Ribociclib Increases Survival in HR+ Advanced Breast Cancer, But…

Lidia Schapira, MD


December 09, 2016

Ribociclib as First-Line Therapy for HR-Positive, Advanced Breast Cancer

Hortobagyi GN, Stemmer SM, Burris HA, et al
N Engl J Med. 2016;375:1738-1748

Study Summary

Endocrine resistance affects responses and decreases the clinical benefit of antiestrogen therapy for patients with metastatic HR-positive breast cancer. Efforts to overcome resistance using novel drug combinations such as cyclin-dependent kinases 4 and 6 (CDK4/6) inhibitors or mTOR inhibitors are underway. In the randomized control trial (RCT) MONALEESA-2, Gabriel Hortobagyi and colleagues explored the combination of ribociclib (Novartis, LEE011) and letrozole as first-line therapy for postmenopausal women with HR-positive breast cancer.

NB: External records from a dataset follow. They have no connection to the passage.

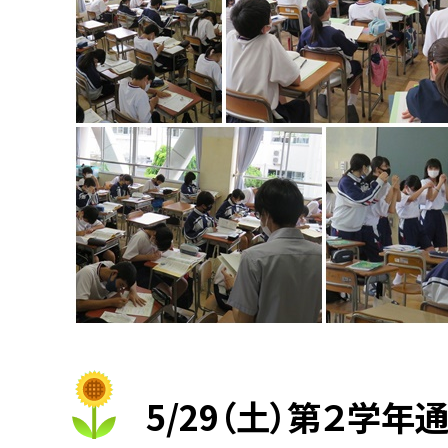
5/29（土）第２学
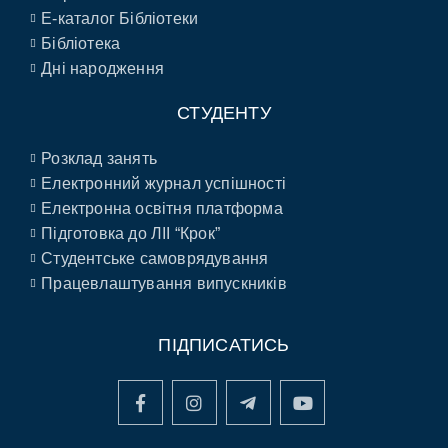
E-каталог Бібліотеки
Бібліотека
Дні народження
СТУДЕНТУ
Розклад занять
Електронний журнал успішності
Електронна освітня платформа
Підготовка до ЛІІ “Крок”
Студентське самоврядування
Працевлаштування випускників
ПІДПИСАТИСЬ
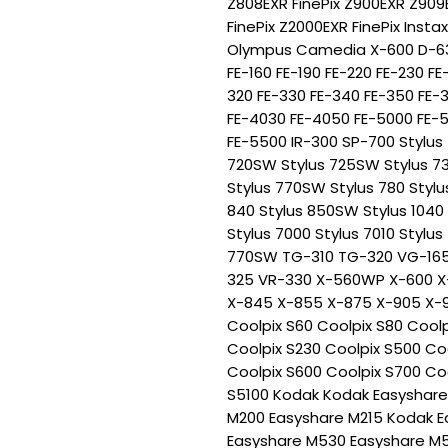
Z808EXR FinePix Z900EXR Z909
FinePix Z2000EXR FinePix Instax
Olympus Camedia X-600 D-63
FE-160 FE-190 FE-220 FE-230 FE
320 FE-330 FE-340 FE-350 FE-
FE-4030 FE-4050 FE-5000 FE-
FE-5500 IR-300 SP-700 Stylus 
720SW Stylus 725SW Stylus 730
Stylus 770SW Stylus 780 Stylu
840 Stylus 850SW Stylus 1040 
Stylus 7000 Stylus 7010 Stylu
770SW TG-310 TG-320 VG-165
325 VR-330 X-560WP X-600 X
X-845 X-855 X-875 X-905 X-9
Coolpix S60 Coolpix S80 Coolp
Coolpix S230 Coolpix S500 Co
Coolpix S600 Coolpix S700 Co
S5100 Kodak Kodak Easyshare
M200 Easyshare M215 Kodak 
Easyshare M530 Easyshare M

The investigators reported that the phase 3 RCT was conducted at multiple sites between January 2014 and March 2015. A total of 668 postmenopausal women with HR-positive breast cancer were randomly assigned to receive ribociclib + letrozole or letrozole + placebo. The median age was 62. A total of 227 patients had newly diagnosed advanced or metastatic disease, 393 patients had visceral disease, and 147 had bone-only disease.

Progression-free survival (PFS) was significantly longer in the ribociclib group: After 18 months, PFS was 63% in the ribociclib group versus 42% in the placebo group. Grade 3 or 4 adverse events reported in more than 10% of the patients in both groups were limited to neutropenia and leukopenia.

This trial showed improvement in PFS for patients treated with the combination of an aromatase inhibitor plus a CDK4/6 inhibitor, with an increase in reported adverse events constituting myelosuppression.


The results reported here from the MONALEESA-2 trial are similar to those reported previously on the combination of another CDK4/6 inhibitor (palbociclib, Ibrance®) with the antiestrogen fulvestrant in the PALOMA 2 study.[1] In both cases, combination therapy led to improvements in response rates and PFS. We still lack data for long-term health outcomes. Adverse events consisted mostly of asymptomatic myelosuppression in the combination arms.

There are now three leading CDK4/6 inhibitors (palbociclib, ribociclib, abemaciclib) in clinical trials and all seem to be similar in terms of therapeutic effectiveness. Although these improvements are exciting, we need more research to determine which patients may do well with endocrine therapy alone and which patients will benefit most from combination therapy.